# Calor Gas / Heating options



## Etchy Boy

Hey guys,

It's starting to get pretty cold at night and the only heating I have is the aircon units which to be fair don't produce that much heat ... these apartments Im in aren't insulated well so more heat is lost than is gained (plus Im sure my elec bill will be rocketing leaving these units on).

Im looking for other alternatives for providing heat over the next few months. Im wondering if anyone knows whether they do calor gas around Tavira. I remember in the UK many yrs back I lived somewhere without heating and I ended up purchasing a heater for £70 and then got 15kg bottles for dirt cheap ... and they lasted me a few weeks at a time. All I did when I needed a new bottle was call the guys up and they came by and swapped the bottles.

Maybe the same thing exists here? Or any other ideas I'm not thinking of? Im on a 3rd floor in an apartment complex, so no wood burning options. I could have a hot bath every night ... but dont think falling asleep in the bath is a bright idea 

Thx all,
Etch


----------



## oronero

If it's any consolation it has been down to -2 deg centigrade during the recent evenings in some areas of the UK...surely it's not that cold in the Algarve?

I have no heating in the UK house at the moment but can thoroughly recommend two 'hot water bottles' and a decent blanket....much cheaper!


----------



## Etchy Boy

Guess I like my comforts, when I was living in Cambridge (dont laugh) I used to keep my house at 23 deg C all the time ... is pretty cold here in the evenings ... hot water bottle is a good idea for sleeping, didnt think about that.


----------



## oronero

Not too bad near Leeds at the moment...only one 'hot water bottle' tonight!


----------



## Etchy Boy

Aah Leeds, remember going to a club called Majestic back when I was studying in Sheffield looooong time ago. Wonder if its still there ... by the station.


----------



## oronero

I am a West London lad on a sabbatical with work based In Castleford, close to Leeds.

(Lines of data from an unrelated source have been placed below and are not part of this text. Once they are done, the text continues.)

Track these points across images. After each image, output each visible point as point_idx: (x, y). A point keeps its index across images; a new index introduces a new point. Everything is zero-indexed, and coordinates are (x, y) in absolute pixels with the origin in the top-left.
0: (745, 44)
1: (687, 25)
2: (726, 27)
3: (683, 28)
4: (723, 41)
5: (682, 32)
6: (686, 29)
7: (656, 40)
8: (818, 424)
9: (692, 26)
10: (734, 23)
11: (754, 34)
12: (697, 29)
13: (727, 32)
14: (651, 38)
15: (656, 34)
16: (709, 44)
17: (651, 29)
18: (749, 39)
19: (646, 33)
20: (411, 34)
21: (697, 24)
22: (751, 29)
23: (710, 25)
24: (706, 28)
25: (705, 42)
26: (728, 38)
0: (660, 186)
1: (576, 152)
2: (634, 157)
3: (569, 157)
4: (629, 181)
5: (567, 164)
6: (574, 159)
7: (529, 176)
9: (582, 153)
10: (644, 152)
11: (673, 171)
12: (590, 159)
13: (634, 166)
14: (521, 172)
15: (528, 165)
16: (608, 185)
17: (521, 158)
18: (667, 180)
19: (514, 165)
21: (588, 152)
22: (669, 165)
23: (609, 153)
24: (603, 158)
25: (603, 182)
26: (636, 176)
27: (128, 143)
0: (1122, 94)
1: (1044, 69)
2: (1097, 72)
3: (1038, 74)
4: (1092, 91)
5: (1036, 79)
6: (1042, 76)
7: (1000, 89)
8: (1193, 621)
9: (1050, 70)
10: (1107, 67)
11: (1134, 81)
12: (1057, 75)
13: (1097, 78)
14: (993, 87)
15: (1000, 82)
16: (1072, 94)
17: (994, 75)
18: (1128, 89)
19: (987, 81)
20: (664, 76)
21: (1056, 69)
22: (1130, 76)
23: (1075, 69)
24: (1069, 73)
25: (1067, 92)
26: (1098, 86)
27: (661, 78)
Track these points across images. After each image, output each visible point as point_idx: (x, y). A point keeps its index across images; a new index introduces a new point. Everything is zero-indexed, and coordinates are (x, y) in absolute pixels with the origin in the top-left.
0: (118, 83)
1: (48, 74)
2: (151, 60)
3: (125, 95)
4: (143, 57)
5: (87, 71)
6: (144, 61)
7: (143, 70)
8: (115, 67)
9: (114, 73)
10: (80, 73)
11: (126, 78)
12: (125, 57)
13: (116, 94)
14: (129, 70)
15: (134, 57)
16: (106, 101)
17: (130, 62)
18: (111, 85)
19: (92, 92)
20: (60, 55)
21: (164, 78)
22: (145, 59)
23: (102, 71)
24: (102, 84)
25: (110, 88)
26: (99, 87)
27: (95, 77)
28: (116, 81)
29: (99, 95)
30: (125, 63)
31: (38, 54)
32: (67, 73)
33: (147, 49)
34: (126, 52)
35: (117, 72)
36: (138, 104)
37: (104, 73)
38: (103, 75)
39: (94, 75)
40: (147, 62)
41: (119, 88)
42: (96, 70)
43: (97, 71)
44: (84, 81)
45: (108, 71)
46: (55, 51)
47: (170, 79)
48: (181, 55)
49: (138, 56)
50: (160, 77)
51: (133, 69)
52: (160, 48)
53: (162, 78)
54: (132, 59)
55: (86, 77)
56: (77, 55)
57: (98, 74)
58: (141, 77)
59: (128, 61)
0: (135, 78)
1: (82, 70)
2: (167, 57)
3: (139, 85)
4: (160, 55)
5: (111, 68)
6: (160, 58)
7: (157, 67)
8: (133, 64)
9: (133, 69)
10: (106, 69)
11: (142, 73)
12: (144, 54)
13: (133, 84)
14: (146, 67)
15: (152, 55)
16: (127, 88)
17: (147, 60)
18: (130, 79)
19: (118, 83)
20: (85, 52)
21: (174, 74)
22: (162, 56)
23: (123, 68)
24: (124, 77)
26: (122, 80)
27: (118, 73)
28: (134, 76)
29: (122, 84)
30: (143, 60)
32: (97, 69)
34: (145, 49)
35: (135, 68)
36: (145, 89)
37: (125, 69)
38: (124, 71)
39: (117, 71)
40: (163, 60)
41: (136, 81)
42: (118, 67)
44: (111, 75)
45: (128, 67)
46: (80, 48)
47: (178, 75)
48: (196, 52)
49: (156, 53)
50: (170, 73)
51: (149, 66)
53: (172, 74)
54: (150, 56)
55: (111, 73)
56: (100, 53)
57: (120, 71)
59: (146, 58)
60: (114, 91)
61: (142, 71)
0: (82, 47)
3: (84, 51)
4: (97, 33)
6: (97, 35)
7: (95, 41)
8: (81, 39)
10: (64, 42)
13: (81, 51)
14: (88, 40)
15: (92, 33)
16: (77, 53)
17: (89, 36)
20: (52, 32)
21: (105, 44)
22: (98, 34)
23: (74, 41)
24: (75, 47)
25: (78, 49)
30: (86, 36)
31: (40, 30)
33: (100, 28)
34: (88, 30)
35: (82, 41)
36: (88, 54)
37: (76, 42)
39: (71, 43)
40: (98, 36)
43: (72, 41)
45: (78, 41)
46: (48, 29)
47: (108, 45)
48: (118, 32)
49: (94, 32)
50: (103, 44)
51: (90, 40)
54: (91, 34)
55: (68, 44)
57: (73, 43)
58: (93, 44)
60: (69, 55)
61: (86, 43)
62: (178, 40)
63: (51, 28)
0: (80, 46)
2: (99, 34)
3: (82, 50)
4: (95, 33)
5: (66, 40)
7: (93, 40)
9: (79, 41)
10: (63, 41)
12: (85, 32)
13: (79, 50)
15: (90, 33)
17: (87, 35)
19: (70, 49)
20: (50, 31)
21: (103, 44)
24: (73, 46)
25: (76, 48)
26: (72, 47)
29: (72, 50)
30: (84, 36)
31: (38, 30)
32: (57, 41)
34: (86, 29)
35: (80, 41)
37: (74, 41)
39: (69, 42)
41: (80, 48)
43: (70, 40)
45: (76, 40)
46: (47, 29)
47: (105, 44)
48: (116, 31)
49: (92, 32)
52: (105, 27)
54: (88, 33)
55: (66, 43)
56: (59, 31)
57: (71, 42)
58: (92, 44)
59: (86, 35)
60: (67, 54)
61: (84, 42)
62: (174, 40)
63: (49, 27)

I went into Leeds a couple of weeks back for the first time on the train, I didn't know where anything was , so the chances of me knowing where the Majestic is or if it is still there are lost on me...sorry! 

It was similar in some respects to any city in England, with office blocks, as well as shops everywhere. Perhaps you can do a virtual walk through Leeds on 'Google Earth' and see for yourself.


----------



## kw60

Hi
We bought a calor gas heater from Leroy Merlin a few weeks ago for 65E. Bottled gas is 27 E
It's been a godsend the last week as its instant heat till we fire up the wood burner.
best part is I can roll it into the bathroom for a while before my bath .... Bliss
Kim


----------



## canoeman

Calor gas and heaters available everywhere, hot spot heater etc, lightweight bottles now as well, their main drawback is they produce quite a lot of water vapour or encourage it when warn air hits cold walls etc, it suggest a *de-humidifier is an essential item* in uninsulated Portuguese property, water laden air lot colder than dry air.

Dyson has a new electric heater out not cheap but more effective than traditional gas or electric heaters.


----------



## Etchy Boy

Thanks peeps, verryyy helpful


----------



## wroxham

Hi, 
Was in Continente, Olhao the other day and they had Super Ser type gas heaters for sale


----------



## Etchy Boy

Ok, maybe my Continente has heaters, will pop down there, thx wroxham


----------